>> BEGIN Material provided

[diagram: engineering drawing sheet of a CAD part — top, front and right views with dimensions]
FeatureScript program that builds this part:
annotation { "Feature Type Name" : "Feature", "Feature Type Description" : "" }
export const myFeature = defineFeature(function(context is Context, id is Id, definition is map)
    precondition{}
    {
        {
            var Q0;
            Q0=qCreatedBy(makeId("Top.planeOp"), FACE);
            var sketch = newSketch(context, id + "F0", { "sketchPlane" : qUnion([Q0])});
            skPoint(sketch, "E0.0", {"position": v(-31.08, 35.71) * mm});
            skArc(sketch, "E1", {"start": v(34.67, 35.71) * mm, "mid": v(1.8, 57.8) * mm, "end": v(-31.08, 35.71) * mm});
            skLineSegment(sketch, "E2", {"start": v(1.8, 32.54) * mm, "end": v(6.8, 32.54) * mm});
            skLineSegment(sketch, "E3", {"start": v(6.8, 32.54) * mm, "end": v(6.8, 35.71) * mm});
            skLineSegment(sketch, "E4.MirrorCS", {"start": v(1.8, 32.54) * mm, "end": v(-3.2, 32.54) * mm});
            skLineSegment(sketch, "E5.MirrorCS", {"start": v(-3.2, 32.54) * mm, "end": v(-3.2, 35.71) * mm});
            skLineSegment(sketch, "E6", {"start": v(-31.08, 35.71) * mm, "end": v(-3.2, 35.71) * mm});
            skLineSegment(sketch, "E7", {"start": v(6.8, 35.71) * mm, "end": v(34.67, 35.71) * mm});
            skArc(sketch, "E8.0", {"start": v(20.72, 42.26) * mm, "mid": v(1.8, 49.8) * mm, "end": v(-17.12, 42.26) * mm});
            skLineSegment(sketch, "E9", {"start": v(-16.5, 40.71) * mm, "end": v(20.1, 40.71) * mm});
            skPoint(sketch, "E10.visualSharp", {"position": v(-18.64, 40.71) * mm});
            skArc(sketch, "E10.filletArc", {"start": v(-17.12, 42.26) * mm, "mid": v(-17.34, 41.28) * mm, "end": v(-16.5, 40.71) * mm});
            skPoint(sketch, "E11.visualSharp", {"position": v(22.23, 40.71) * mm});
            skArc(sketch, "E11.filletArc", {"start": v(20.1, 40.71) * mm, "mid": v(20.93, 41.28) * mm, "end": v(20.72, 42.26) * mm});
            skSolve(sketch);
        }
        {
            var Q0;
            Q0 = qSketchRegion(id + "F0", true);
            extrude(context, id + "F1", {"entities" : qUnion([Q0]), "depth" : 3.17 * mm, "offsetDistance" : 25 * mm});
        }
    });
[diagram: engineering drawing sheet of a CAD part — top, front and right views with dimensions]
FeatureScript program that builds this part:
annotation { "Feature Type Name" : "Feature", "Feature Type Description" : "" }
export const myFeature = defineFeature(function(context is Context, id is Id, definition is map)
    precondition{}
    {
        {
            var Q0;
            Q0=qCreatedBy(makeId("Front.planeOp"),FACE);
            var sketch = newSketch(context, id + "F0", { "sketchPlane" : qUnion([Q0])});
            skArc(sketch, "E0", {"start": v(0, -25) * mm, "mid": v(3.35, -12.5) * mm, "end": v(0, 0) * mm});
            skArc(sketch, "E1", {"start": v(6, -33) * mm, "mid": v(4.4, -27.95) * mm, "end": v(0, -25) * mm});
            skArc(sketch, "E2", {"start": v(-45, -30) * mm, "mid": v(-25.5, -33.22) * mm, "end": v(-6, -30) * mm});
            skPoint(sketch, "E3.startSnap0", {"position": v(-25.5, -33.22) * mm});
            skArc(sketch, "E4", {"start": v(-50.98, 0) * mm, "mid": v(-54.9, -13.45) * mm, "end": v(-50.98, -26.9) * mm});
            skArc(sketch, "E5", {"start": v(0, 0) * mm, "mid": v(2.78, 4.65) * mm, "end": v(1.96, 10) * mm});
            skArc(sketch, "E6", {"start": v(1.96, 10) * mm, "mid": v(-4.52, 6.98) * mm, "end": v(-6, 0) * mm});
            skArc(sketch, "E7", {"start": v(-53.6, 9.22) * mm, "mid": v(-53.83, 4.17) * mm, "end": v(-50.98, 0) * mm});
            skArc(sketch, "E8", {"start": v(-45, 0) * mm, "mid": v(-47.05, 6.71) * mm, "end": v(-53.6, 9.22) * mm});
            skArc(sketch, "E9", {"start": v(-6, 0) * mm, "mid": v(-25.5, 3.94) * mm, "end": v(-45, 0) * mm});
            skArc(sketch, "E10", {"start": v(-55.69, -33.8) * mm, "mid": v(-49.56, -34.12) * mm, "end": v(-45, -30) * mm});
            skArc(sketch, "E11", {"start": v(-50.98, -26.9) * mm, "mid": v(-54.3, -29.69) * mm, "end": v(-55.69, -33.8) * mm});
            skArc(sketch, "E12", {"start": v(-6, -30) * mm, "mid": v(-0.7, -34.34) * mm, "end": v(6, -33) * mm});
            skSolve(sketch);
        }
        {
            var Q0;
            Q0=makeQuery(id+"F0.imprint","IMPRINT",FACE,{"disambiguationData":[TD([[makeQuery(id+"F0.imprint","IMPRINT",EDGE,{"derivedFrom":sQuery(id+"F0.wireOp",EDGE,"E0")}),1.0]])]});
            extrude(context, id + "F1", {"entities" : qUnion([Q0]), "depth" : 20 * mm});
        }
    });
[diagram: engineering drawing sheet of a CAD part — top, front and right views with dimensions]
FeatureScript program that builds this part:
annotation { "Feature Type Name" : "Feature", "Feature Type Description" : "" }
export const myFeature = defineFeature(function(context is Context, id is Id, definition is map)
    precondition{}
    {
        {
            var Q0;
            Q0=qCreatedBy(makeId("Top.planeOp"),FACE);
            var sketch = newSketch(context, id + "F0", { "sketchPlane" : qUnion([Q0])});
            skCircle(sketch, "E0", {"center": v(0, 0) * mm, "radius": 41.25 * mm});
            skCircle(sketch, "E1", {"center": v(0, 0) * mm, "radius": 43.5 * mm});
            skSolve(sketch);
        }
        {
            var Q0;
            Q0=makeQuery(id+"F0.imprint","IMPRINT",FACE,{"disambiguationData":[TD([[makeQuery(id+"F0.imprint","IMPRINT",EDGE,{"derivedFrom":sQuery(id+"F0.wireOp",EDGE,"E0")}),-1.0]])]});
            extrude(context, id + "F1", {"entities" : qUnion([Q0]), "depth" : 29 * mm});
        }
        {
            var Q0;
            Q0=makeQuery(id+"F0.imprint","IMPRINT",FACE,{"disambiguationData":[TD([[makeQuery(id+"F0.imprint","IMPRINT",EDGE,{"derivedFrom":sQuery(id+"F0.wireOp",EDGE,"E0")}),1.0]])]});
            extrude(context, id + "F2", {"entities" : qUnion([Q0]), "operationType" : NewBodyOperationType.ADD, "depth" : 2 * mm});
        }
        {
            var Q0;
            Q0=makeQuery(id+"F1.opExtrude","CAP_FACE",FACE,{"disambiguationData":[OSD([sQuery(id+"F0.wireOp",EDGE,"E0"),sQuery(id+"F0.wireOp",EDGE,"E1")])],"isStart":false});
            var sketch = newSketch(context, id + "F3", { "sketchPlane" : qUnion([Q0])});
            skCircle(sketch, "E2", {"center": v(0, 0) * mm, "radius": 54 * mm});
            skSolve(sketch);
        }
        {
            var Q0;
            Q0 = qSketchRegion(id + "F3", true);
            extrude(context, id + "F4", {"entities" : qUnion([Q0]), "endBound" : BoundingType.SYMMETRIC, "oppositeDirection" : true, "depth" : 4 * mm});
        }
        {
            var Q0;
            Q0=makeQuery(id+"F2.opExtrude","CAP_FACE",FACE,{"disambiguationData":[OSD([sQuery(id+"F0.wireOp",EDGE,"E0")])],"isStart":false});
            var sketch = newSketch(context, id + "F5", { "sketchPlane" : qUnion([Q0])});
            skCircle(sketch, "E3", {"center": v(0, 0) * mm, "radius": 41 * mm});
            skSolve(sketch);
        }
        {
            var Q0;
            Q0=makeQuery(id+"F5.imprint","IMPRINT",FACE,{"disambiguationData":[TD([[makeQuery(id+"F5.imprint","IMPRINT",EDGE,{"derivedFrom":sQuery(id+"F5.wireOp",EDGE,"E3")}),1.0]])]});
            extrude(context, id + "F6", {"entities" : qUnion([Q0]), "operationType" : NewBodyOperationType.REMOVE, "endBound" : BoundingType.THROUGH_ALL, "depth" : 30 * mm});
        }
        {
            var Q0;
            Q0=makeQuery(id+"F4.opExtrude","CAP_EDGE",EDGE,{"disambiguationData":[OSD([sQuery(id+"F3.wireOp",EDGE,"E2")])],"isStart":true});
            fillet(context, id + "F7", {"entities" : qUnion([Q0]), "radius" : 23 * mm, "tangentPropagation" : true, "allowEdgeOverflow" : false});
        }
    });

>> END Material provided

### Task details
Lay out everything from the start of the records down to and including the line containing "v(1.8, 57.8) *" as a Markdown table with the columns "Row" and "Record line", giving each line its own numbered row and leaving out blank lines.

### Exercise output
| Row | Record line |
|---|---|
| 1 | [diagram: engineering drawing sheet of a CAD part — top, front and right views with dimensions] |
| 2 | FeatureScript program that builds this part: |
| 3 | annotation { "Feature Type Name" : "Feature", "Feature Type Description" : "" } |
| 4 | export const myFeature = defineFeature(function(context is Context, id is Id, definition is map) |
| 5 |     precondition{} |
| 6 |     { |
| 7 |         { |
| 8 |             var Q0; |
| 9 |             Q0=qCreatedBy(makeId("Top.planeOp"), FACE); |
| 10 |             var sketch = newSketch(context, id + "F0", { "sketchPlane" : qUnion([Q0])}); |
| 11 |             skPoint(sketch, "E0.0", {"position": v(-31.08, 35.71) * mm}); |
| 12 |             skArc(sketch, "E1", {"start": v(34.67, 35.71) * mm, "mid": v(1.8, 57.8) * mm, "end": v(-31.08, 35.71) * mm}); |